In geopolitics, importance often lies in location rather than size. Kharg Island, a small Iranian outcrop in the Persian Gulf, has become central to the escalating conflict in west Asia because it sits on a critical economic artery.
Iran’s principal oil export terminal is located on Kharg. Deep-water berths, converging pipelines and continuous tanker traffic make the island the conduit for the bulk of Iran’s crude exports. That role turns a modest landform into an economic lifeline: disrupt Kharg’s operations and Iran’s capacity to earn export revenue is sharply diminished. In a sanctions-heavy environment, where oil already faces constraints, control over Kharg is a form of leverage—economic, political and military.
Beyond Iran, Kharg’s proximity to the Strait of Hormuz amplifies its global significance. A sizeable share of the world’s oil passes through that chokepoint; any threat to Kharg—whether attack, blockade or seizure—could ripple through international markets. Prices could spike, shipping risks would rise, and energy-importing economies would feel immediate effects.

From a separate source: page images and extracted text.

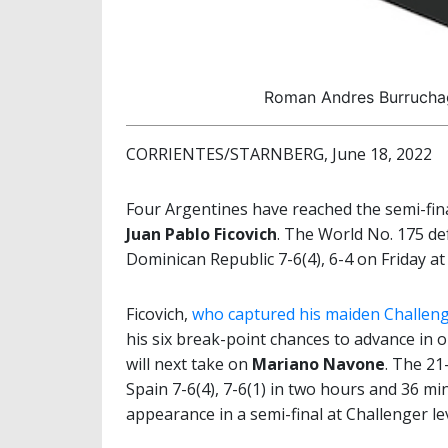
Roman Andres Burruchag
CORRIENTES/STARNBERG, June 18, 2022
Four Argentines have reached the semi-fin
Juan Pablo Ficovich
. The World No. 175 de
Dominican Republic 7-6(4), 6-4 on Friday at
Ficovich,
who captured his maiden Challeng
his six break-point chances to advance in
will next take on
Mariano Navone
. The 21
Spain 7-6(4), 7-6(1) in two hours and 36 mi
appearance in a semi-final at Challenger lev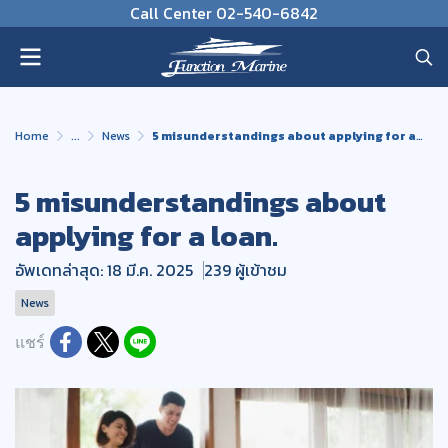
Call Center 02-540-6842
Home
...
News
5 misunderstandings about applying for a loan.
5 misunderstandings about
applying for a loan.
อัพเดทล่าสุด: 18 มี.ค. 2025
239 ผู้เข้าชม
News
แชร์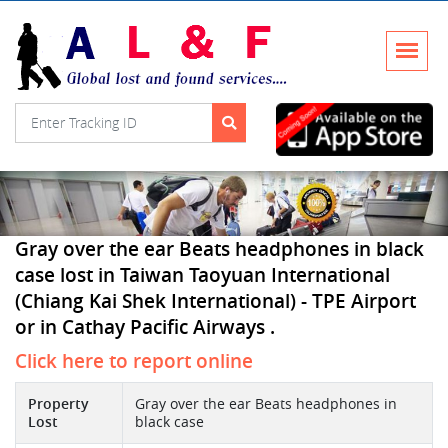
Gray over the ear Beats headphones in black
case lost in Taiwan Taoyuan International
(Chiang Kai Shek International) - TPE Airport
or in Cathay Pacific Airways .
Click here to report online
Property
Gray over the ear Beats headphones in
Lost
black case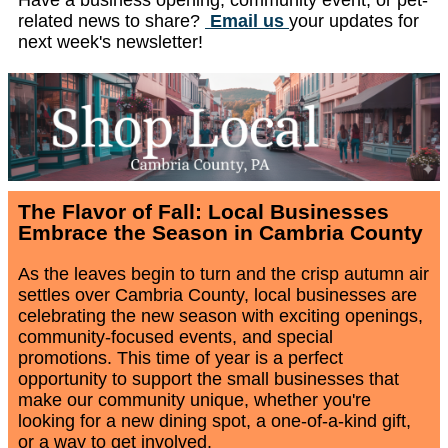
related news to share?
Email us
your updates for
next week's newsletter!
The Flavor of Fall: Local Businesses
Embrace the Season in Cambria County
As the leaves begin to turn and the crisp autumn air
settles over Cambria County, local businesses are
celebrating the new season with exciting openings,
community-focused events, and special
promotions. This time of year is a perfect
opportunity to support the small businesses that
make our community unique, whether you're
looking for a new dining spot, a one-of-a-kind gift,
or a way to get involved.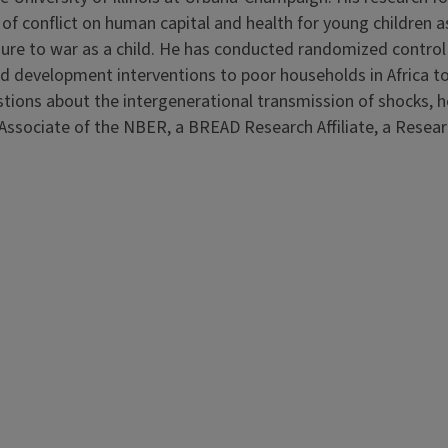
of conflict on human capital and health for young children a
re to war as a child. He has conducted randomized control t
ood development interventions to poor households in Africa t
estions about the intergenerational transmission of shocks, 
 Associate of the NBER, a BREAD Research Affiliate, a Resea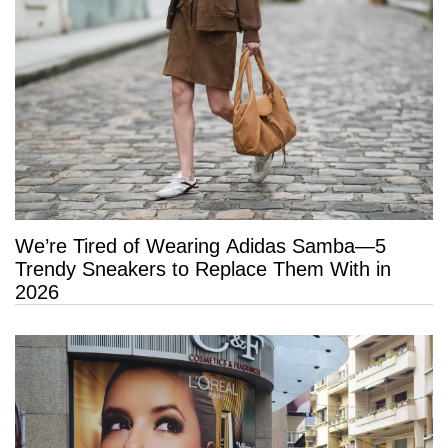
We’re Tired of Wearing Adidas Samba—5
Trendy Sneakers to Replace Them With in
2026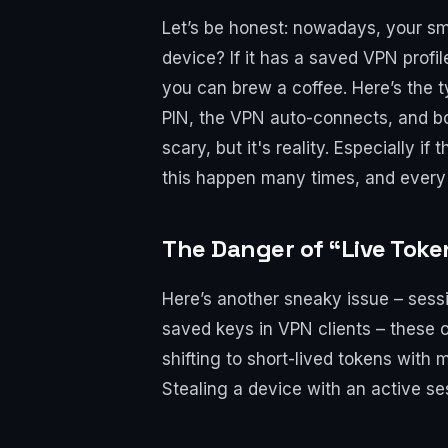
Let’s be honest: nowadays, your sm
device? If it has a saved VPN profi
you can brew a coffee. Here’s the t
PIN, the VPN auto-connects, and bo
scary, but it's reality. Especially 
this happen many times, and every ti
The Danger of “Live Tok
Here’s another sneaky issue – sess
saved keys in VPN clients – these o
shifting to short-lived tokens with 
Stealing a device with an active ses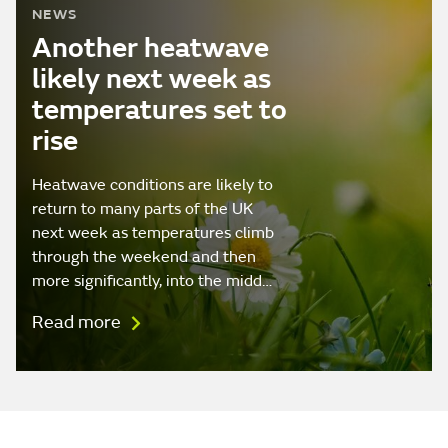
NEWS
Another heatwave
likely next week as
temperatures set to
rise
Heatwave conditions are likely to
return to many parts of the UK
next week as temperatures climb
through the weekend and then
more significantly, into the midd…
Read more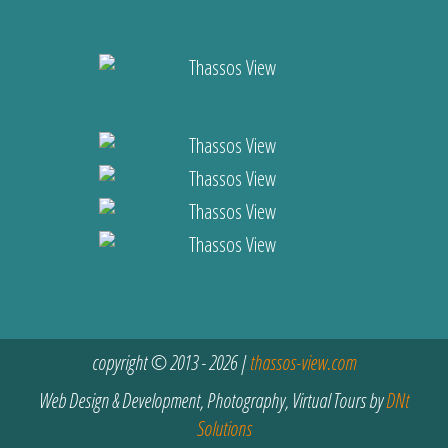
copyright © 2013 - 2026 |
thassos-view.com
Web Design & Development, Photography, Virtual Tours by
DNt
Solutions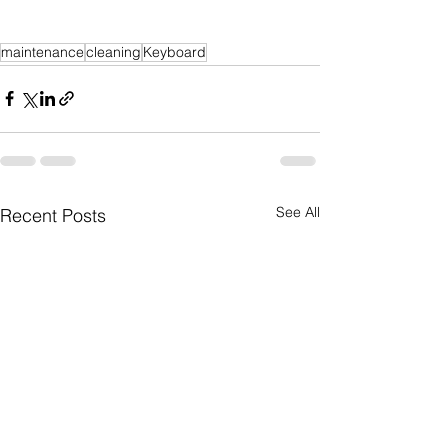
maintenance
cleaning
Keyboard
See All
Recent Posts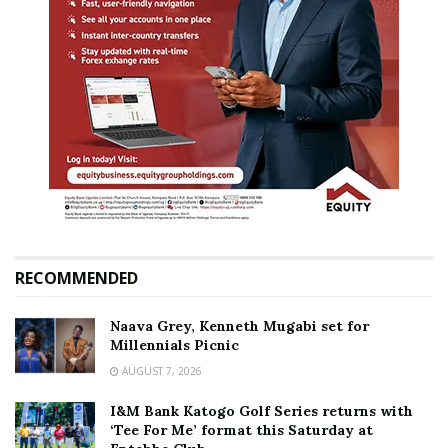
RECOMMENDED
Naava Grey, Kenneth Mugabi set for
Millennials Picnic
AUGUST 7, 2026
I&M Bank Katogo Golf Series returns with
‘Tee For Me’ format this Saturday at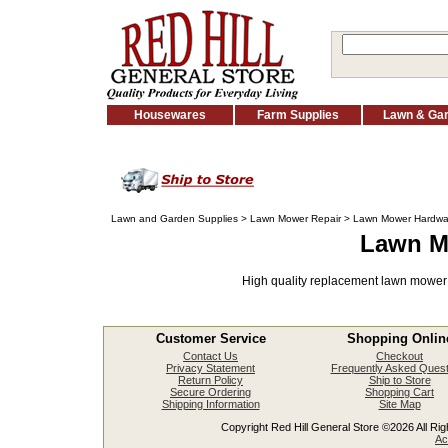
Housewares
Farm Supplies
Lawn & Ga
Lawn and Garden Supplies
>
Lawn Mower Repair
> Lawn Mower Hardwa
Lawn M
High quality replacement lawn mower
Customer Service
Shopping Onlin
Contact Us
Checkout
Privacy Statement
Frequently Asked Quest
Return Policy
Ship to Store
Secure Ordering
Shopping Cart
Shipping Information
Site Map
Copyright Red Hill General Store ©2026 All Righ
Ac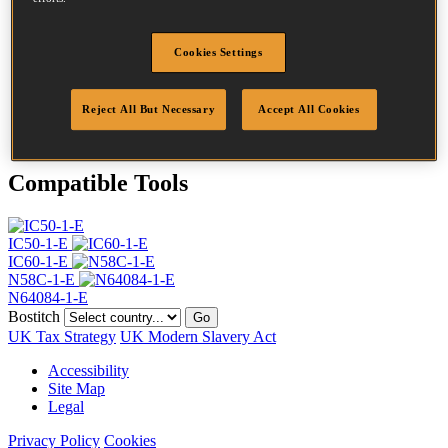
Head
4.5 mm
Length
30 mm
Profile
Ring
Cookies Settings
Finish
Bright
Quantity per box
21000
Reject All But Necessary
Accept All Cookies
DoP
DOP-EU_25_RRB_N
Compatible Tools
IC50-1-E
IC60-1-E
N58C-1-E
N64084-1-E
Bostitch
Go
UK Tax Strategy
UK Modern Slavery Act
Accessibility
Site Map
Legal
Privacy Policy
Cookies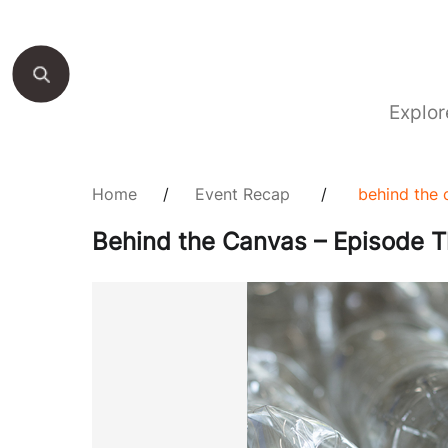
Explor
Home
/
Event Recap
/
behind the 
Behind the Canvas – Episode T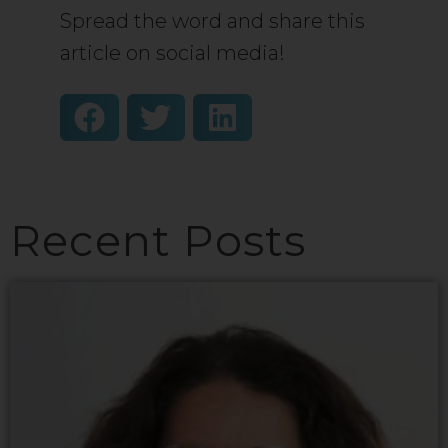
Spread the word and share this
article on social media!
Recent Posts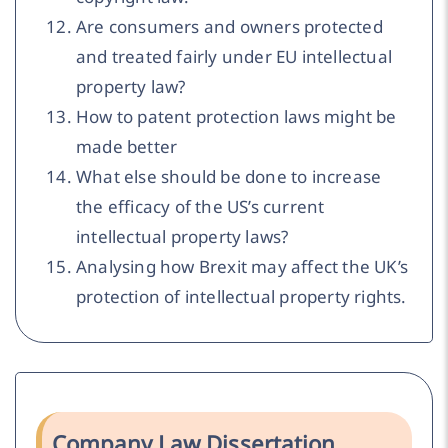
Are consumers and owners protected
and treated fairly under EU intellectual
property law?
How to patent protection laws might be
made better
What else should be done to increase
the efficacy of the US’s current
intellectual property laws?
Analysing how Brexit may affect the UK’s
protection of intellectual property rights.
Company Law Dissertation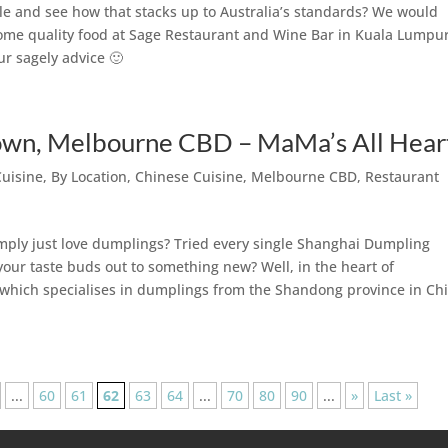
e and see how that stacks up to Australia’s standards? We would
some quality food at Sage Restaurant and Wine Bar in Kuala Lumpur
ur sagely advice 🙂
n, Melbourne CBD – MaMa’s All Hear
Cuisine
,
By Location
,
Chinese Cuisine
,
Melbourne CBD
,
Restaurant
mply just love dumplings? Tried every single Shanghai Dumpling
our taste buds out to something new? Well, in the heart of
ich specialises in dumplings from the Shandong province in Chi
...
60
61
62
63
64
...
70
80
90
...
»
Last »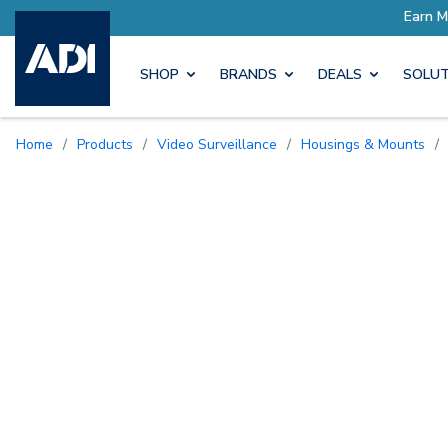
Earn More with Pro Rewards
SHOP
BRANDS
DEALS
SOLUT
Home
/
Products
/
Video Surveillance
/
Housings & Mounts
/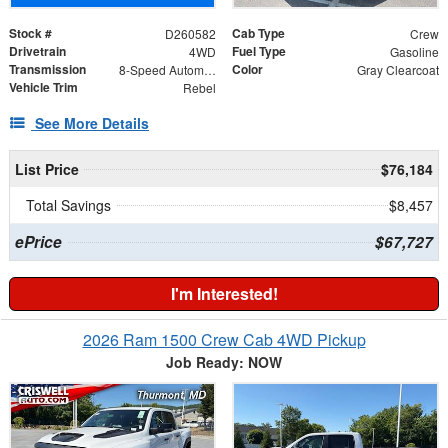
Stock #
Cab Type
D260582
Crew
Drivetrain
Fuel Type
4WD
Gasoline
Transmission
Color
8-Speed Automatic
Gray Clearcoat
Vehicle Trim
Rebel
See More Details
List Price
$76,184
Total Savings
$8,457
ePrice
$67,727
I'm Interested!
2026 Ram 1500 Crew Cab 4WD Pickup
Job Ready: NOW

Donald Trump’s comments about seizing Kharg and “taking the oil” reflect a strategic logic: controlling an adversary’s revenue stream can force concessions without prolonged conventional warfare. If forces could hold Kharg, they would disrupt Iran’s exports and gain bargaining power over issues from nuclear policy to regional influence. In theory, that is a shortcut to pressure.
But attempts to seize or occupy Kharg carry high risks. The island is heavily defended and lies well within Iran’s military reach; any occupying force would face sustained missile and drone attacks. Iran’s likely response would not be confined to the island—it could target shipping lanes, allied assets and proxy operations across the region, producing wider escalation.
Moreover, even a successful seizure might not stabilize markets: Iran could still disrupt the Strait of Hormuz or use other means to retaliate, keeping energy volatility high. For these reasons some analysts argue for less overt measures—naval pressure, sanctions or targeted restrictions—which might achieve similar leverage with lower risk than territorial seizure.
Kharg’s significance lies in its function within global flows of oil, trade and finance. That concentration of strategic value gives one actor disproportionate influence—and makes the island a particularly dangerous focal point for miscalculation.